WHAT TO WORK ON: All of the data below is to be returned unaltered.

SUPPLIED DATA:
%%
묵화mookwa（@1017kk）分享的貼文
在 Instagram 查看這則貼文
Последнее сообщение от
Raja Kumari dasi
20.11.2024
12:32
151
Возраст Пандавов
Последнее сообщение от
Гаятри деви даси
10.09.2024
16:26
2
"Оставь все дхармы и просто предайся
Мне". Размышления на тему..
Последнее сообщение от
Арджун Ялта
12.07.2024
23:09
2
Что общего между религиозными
%%
THE ANSWER:
묵화mookwa（@1017kk）分享的貼文
在 Instagram 查看這則貼文
Последнее сообщение от
Raja Kumari dasi
20.11.2024
12:32
151
Возраст Пандавов
Последнее сообщение от
Гаятри деви даси
10.09.2024
16:26
2
"Оставь все дхармы и просто предайся
Мне". Размышления на тему..
Последнее сообщение от
Арджун Ялта
12.07.2024
23:09
2
Что общего между религиозными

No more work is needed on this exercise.